━━━━━ SUPPLIED TEXT ━━━━━
Power impact of debufferbloating

Posted Sep 13, 2011 21:24 UTC (Tue) by njs (subscriber, #40338) [Link] (16 responses)

The real problem isn't the buffer sizes; there's no intrinsic reason why power management and network latency have to be at odds. This apparent conflict is due to a limitation of the current kernel design, where buffers that are inside device drivers are treated as black holes.

So network buffering in Linux works is, first a packet enters the "qdisc" buffer in the kernel, which can do all kinds of smart prioritization and what-not. Then it drains from the qdisc into a second buffer in the device driver, which is pure FIFO.

I've experienced 10-15 seconds of latency in this second, "dumb" buffer, with the iwlwifi drivers in real usage. (Not that iwlwifi is special in this regard, and I have terrible radio conditions, but to give you an idea of the magnitude of the problem.) That's a flat 10-15 seconds added to every DNS request, etc. So firstly, that's just way too large, well beyond the point of diminishing returns for power usage benefits. My laptop is sadly unlikely to average 0.1 wakeups/second, no matter what heroic efforts the networking subsystem makes.
━━━━━ RAW DATA ━━━━━
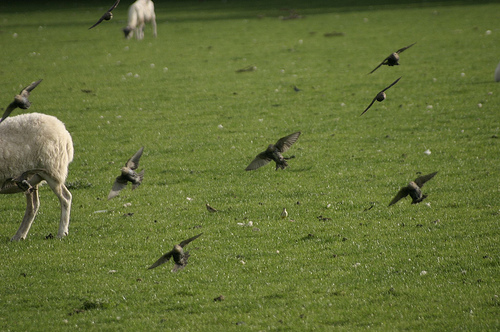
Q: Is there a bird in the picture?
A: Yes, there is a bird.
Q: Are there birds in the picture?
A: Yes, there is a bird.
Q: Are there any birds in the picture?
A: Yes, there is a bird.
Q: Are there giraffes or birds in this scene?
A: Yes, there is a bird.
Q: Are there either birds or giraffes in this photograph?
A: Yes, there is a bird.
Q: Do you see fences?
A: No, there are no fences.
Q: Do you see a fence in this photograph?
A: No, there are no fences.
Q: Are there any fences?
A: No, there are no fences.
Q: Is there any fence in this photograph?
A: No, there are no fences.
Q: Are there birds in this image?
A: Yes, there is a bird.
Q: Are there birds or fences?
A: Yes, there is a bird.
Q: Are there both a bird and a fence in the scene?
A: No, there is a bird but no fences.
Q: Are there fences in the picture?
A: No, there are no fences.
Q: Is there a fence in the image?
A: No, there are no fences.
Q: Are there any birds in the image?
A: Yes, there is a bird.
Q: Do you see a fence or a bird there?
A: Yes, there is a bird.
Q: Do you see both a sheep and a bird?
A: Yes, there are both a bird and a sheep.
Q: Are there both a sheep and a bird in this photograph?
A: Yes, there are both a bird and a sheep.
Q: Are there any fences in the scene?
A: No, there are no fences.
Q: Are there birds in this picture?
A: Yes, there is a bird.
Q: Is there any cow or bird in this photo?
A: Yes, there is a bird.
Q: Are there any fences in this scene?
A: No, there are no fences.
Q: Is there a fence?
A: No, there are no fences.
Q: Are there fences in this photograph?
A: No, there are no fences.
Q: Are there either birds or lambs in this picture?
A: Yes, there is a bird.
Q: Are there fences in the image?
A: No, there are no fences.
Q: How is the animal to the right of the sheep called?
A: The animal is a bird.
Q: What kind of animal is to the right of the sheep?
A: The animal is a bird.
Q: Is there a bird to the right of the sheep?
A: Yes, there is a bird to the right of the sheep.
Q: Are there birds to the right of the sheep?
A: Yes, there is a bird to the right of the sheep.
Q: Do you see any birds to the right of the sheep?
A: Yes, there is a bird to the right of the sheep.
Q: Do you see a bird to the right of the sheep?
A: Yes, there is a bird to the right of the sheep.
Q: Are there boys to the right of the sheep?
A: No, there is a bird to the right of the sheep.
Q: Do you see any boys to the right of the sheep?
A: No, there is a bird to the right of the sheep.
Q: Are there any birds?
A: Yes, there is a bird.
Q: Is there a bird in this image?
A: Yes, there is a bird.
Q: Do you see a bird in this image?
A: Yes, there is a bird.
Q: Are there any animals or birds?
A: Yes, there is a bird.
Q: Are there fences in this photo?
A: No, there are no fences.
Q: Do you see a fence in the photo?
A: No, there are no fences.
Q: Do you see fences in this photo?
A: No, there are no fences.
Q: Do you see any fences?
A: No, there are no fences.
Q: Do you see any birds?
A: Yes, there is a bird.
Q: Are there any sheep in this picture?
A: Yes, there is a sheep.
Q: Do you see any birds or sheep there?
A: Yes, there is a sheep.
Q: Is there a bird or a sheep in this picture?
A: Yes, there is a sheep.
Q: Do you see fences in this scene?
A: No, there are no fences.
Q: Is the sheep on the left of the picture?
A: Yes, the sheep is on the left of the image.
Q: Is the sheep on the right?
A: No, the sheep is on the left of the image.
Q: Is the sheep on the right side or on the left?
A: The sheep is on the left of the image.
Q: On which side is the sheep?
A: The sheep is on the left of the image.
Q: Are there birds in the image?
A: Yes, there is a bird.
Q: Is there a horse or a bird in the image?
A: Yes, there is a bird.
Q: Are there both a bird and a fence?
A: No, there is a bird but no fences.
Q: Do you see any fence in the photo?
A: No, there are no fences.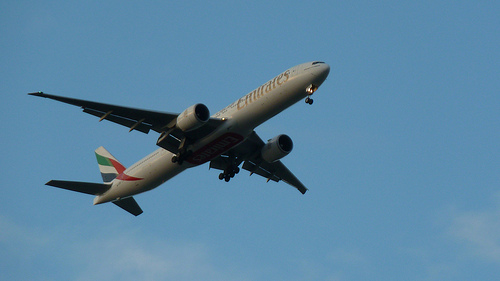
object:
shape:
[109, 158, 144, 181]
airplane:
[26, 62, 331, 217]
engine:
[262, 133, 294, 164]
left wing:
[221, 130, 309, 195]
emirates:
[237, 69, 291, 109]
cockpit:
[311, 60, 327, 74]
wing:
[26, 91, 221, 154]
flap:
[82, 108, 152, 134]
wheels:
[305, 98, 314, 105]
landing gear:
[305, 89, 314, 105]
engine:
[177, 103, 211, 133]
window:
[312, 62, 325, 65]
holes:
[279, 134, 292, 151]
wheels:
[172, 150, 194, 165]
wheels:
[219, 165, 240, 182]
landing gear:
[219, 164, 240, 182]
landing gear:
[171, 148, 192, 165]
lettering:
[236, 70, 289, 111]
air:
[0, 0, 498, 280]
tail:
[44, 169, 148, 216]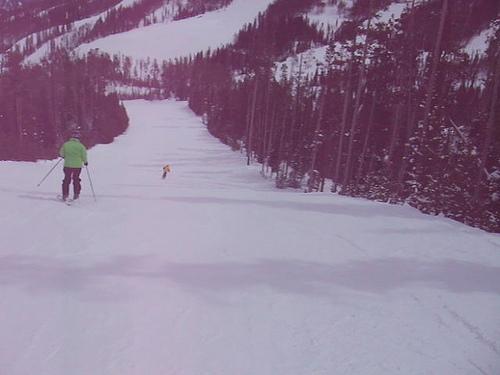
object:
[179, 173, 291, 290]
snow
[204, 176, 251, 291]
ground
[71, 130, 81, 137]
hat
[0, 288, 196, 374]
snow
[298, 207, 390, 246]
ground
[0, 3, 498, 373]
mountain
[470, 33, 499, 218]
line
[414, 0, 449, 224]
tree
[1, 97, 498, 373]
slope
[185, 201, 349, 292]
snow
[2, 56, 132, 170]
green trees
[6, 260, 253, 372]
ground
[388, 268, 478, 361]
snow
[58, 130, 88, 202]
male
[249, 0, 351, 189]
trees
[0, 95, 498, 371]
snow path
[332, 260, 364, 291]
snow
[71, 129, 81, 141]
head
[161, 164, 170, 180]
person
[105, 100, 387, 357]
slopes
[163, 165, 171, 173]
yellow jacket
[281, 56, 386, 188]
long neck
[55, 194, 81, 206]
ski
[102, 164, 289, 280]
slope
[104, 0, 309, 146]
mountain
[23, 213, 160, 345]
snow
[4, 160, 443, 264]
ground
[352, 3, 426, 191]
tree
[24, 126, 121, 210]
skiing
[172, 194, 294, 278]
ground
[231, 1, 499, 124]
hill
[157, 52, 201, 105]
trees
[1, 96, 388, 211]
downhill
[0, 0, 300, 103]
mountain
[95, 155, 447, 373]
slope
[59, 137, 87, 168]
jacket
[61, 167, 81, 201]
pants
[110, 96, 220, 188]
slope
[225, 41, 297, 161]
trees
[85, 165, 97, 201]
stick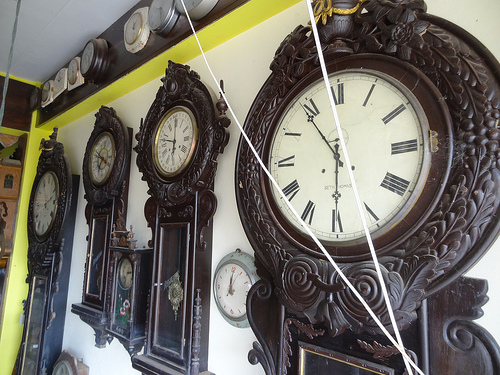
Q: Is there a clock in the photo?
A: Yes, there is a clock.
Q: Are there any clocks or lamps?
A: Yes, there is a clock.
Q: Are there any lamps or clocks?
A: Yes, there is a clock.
━━━━━
Write out the passage of the debufferbloating comment from "So network buffering" up to and including "networking subsystem makes.", word for word.

So network buffering in Linux works is, first a packet enters the "qdisc" buffer in the kernel, which can do all kinds of smart prioritization and what-not. Then it drains from the qdisc into a second buffer in the device driver, which is pure FIFO.

I've experienced 10-15 seconds of latency in this second, "dumb" buffer, with the iwlwifi drivers in real usage. (Not that iwlwifi is special in this regard, and I have terrible radio conditions, but to give you an idea of the magnitude of the problem.) That's a flat 10-15 seconds added to every DNS request, etc. So firstly, that's just way too large, well beyond the point of diminishing returns for power usage benefits. My laptop is sadly unlikely to average 0.1 wakeups/second, no matter what heroic efforts the networking subsystem makes.